Pour en revenir à son livre A un clic du pire, la réalisatrice explique dans l’émission, ceci dit de Christian Vandel, qu’elle a choisi le titre de son livre pour souligner « qu’il suffit d’un seul clic pour avoir accès à une vidéo pornographique. C’est très frontal, il y a un accès H24 libre et gratuit à des millions de contenus, et parmi ces contenus, il peut y avoir le pire, non pas les petits pornos à la papa des années 70, mais des mises en scène de viol, des références à l’inceste, etc« .

Il ne s’agit pas de relancer un énième débat moral sur les pratiques sexuelles, mais bien, sur la consommation du X. Elle a déjà longuement expliqué en quoi internet a fait voler en éclats le monde du porno, qui est devenu un produit de consommation courante dans lequel on retrouve sans filtre tout et n’importe quoi. Loin de faire dans ce domaine, un nouvel épisode de « c’était mieux avant », il convient de réaliser qu’un enfant de 9 à 11 ans, a très certainement maté du porno sur son smartphone, avec souvent des pratiques et des thèmes qui sont loin de « maman se fait prendre dans la cuisine ».

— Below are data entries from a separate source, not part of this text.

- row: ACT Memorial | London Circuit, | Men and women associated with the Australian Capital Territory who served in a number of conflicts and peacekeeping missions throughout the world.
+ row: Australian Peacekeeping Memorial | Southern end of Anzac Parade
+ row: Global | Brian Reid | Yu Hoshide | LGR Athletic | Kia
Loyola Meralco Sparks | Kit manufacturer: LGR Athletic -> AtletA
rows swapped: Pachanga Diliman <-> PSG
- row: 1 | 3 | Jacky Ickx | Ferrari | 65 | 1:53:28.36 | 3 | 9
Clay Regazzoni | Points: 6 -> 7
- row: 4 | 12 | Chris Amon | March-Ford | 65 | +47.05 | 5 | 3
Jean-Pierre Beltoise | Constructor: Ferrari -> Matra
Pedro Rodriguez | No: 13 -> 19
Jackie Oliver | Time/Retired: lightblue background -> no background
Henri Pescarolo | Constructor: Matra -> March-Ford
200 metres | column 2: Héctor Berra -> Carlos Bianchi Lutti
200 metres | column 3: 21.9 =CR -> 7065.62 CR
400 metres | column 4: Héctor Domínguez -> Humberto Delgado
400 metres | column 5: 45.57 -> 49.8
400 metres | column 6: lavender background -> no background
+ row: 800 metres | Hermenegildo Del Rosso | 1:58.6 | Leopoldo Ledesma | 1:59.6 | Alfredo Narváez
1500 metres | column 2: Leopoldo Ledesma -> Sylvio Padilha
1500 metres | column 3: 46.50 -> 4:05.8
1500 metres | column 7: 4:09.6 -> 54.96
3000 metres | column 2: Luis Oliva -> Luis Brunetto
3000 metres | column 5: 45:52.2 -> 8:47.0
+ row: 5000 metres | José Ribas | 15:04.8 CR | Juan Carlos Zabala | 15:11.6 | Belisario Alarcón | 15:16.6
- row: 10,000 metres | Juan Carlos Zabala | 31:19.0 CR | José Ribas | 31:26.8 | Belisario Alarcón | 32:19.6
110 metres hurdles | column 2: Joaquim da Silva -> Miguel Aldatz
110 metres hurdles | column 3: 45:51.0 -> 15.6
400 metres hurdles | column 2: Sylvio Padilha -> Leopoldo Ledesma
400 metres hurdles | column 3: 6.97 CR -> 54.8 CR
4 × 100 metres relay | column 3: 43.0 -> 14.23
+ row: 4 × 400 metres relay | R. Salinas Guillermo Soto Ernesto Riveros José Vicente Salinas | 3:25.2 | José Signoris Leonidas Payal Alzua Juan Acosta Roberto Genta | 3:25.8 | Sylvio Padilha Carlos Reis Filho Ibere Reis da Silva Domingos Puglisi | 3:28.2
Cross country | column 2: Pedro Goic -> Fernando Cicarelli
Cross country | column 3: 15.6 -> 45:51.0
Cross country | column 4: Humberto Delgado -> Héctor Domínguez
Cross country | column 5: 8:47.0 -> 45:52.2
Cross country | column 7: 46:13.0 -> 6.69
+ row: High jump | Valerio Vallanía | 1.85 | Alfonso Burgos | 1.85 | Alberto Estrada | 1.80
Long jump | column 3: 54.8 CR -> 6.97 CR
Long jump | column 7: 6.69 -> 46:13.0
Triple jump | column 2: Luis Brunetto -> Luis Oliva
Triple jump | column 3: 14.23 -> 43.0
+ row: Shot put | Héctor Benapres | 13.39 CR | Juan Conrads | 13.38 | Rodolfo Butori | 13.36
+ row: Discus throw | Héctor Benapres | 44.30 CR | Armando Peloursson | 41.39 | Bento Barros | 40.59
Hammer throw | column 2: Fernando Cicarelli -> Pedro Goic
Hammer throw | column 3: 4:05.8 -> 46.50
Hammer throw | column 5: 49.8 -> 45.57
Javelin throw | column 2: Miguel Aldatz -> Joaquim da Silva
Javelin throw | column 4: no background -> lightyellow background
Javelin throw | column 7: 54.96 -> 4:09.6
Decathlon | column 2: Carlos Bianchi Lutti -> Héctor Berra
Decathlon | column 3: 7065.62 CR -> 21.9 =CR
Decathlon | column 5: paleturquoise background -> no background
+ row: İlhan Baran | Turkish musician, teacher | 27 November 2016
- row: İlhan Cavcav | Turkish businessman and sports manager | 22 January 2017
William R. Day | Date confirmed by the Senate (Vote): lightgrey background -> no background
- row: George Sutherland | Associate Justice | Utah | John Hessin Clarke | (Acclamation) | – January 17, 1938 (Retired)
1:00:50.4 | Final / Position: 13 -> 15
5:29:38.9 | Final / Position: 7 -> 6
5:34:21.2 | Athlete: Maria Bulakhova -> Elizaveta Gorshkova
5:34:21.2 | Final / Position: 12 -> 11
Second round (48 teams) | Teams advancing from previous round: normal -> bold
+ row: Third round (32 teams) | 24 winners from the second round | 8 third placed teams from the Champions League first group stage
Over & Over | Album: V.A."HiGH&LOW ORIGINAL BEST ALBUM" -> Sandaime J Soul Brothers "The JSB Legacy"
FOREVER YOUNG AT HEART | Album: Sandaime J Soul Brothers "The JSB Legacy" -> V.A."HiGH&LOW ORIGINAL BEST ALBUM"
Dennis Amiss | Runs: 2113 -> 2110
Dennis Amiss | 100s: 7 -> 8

Il faut se rendre compte, que le porno, qui représente actuellement 300 milliards de vues sur internet dans le monde en 2017, est devenu un objet médiatique classique managé par de grandes firmes, qui font du porno comme il ferait autre chose. Nous ne sommes plus dans l’amateurisme d’autrefois, qui concernait un monde restreint. Son impact devenu énorme, va obligatoirement façonner notre manière d’aborder la sexualité et changer nos comportements autant que la publicité ou tout autre média important.

Ovidie, fait une constatation terrible concernant notamment les filles. Les pratiques sexuelles, autrefois taboues, sont considérées maintenant comme une norme devenue obligatoire. Dans les deux cas, la liberté pour elles de les pratiquer ou pas, suivant leurs désirs est ignorée.